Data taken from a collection
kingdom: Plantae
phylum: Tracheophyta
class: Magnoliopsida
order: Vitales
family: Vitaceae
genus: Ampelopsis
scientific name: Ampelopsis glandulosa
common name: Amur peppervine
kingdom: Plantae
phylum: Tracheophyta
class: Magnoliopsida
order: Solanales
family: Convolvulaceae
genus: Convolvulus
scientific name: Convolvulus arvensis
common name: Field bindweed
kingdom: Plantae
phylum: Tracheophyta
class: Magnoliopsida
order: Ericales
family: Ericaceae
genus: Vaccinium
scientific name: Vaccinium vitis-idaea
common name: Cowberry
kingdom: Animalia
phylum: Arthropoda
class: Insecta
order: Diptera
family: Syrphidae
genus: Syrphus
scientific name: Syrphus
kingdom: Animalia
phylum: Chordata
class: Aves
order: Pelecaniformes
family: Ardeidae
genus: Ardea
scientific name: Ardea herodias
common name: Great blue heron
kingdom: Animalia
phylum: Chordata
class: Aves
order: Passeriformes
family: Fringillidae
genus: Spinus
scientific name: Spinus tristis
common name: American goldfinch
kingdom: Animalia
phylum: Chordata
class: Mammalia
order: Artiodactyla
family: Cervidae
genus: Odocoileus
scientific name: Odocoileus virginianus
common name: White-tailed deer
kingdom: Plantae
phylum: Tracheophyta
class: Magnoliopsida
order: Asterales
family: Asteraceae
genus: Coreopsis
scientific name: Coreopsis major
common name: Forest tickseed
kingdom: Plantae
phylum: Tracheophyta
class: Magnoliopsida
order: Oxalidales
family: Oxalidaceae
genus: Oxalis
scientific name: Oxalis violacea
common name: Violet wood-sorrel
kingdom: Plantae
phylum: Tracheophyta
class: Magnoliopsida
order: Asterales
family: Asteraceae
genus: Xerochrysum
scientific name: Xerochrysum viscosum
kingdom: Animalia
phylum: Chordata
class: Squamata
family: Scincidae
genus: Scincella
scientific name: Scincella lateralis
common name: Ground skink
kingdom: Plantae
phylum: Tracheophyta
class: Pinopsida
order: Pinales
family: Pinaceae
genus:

__INSTRUCTIONS TO FOLLOW__
Please repeat every line of all the items above, word for word and in the same order.

__SOLUTION FOR THIS EXERCISE__
kingdom: Plantae
phylum: Tracheophyta
class: Magnoliopsida
order: Vitales
family: Vitaceae
genus: Ampelopsis
scientific name: Ampelopsis glandulosa
common name: Amur peppervine
kingdom: Plantae
phylum: Tracheophyta
class: Magnoliopsida
order: Solanales
family: Convolvulaceae
genus: Convolvulus
scientific name: Convolvulus arvensis
common name: Field bindweed
kingdom: Plantae
phylum: Tracheophyta
class: Magnoliopsida
order: Ericales
family: Ericaceae
genus: Vaccinium
scientific name: Vaccinium vitis-idaea
common name: Cowberry
kingdom: Animalia
phylum: Arthropoda
class: Insecta
order: Diptera
family: Syrphidae
genus: Syrphus
scientific name: Syrphus
kingdom: Animalia
phylum: Chordata
class: Aves
order: Pelecaniformes
family: Ardeidae
genus: Ardea
scientific name: Ardea herodias
common name: Great blue heron
kingdom: Animalia
phylum: Chordata
class: Aves
order: Passeriformes
family: Fringillidae
genus: Spinus
scientific name: Spinus tristis
common name: American goldfinch
kingdom: Animalia
phylum: Chordata
class: Mammalia
order: Artiodactyla
family: Cervidae
genus: Odocoileus
scientific name: Odocoileus virginianus
common name: White-tailed deer
kingdom: Plantae
phylum: Tracheophyta
class: Magnoliopsida
order: Asterales
family: Asteraceae
genus: Coreopsis
scientific name: Coreopsis major
common name: Forest tickseed
kingdom: Plantae
phylum: Tracheophyta
class: Magnoliopsida
order: Oxalidales
family: Oxalidaceae
genus: Oxalis
scientific name: Oxalis violacea
common name: Violet wood-sorrel
kingdom: Plantae
phylum: Tracheophyta
class: Magnoliopsida
order: Asterales
family: Asteraceae
genus: Xerochrysum
scientific name: Xerochrysum viscosum
kingdom: Animalia
phylum: Chordata
class: Squamata
family: Scincidae
genus: Scincella
scientific name: Scincella lateralis
common name: Ground skink
kingdom: Plantae
phylum: Tracheophyta
class: Pinopsida
order: Pinales
family: Pinaceae
genus:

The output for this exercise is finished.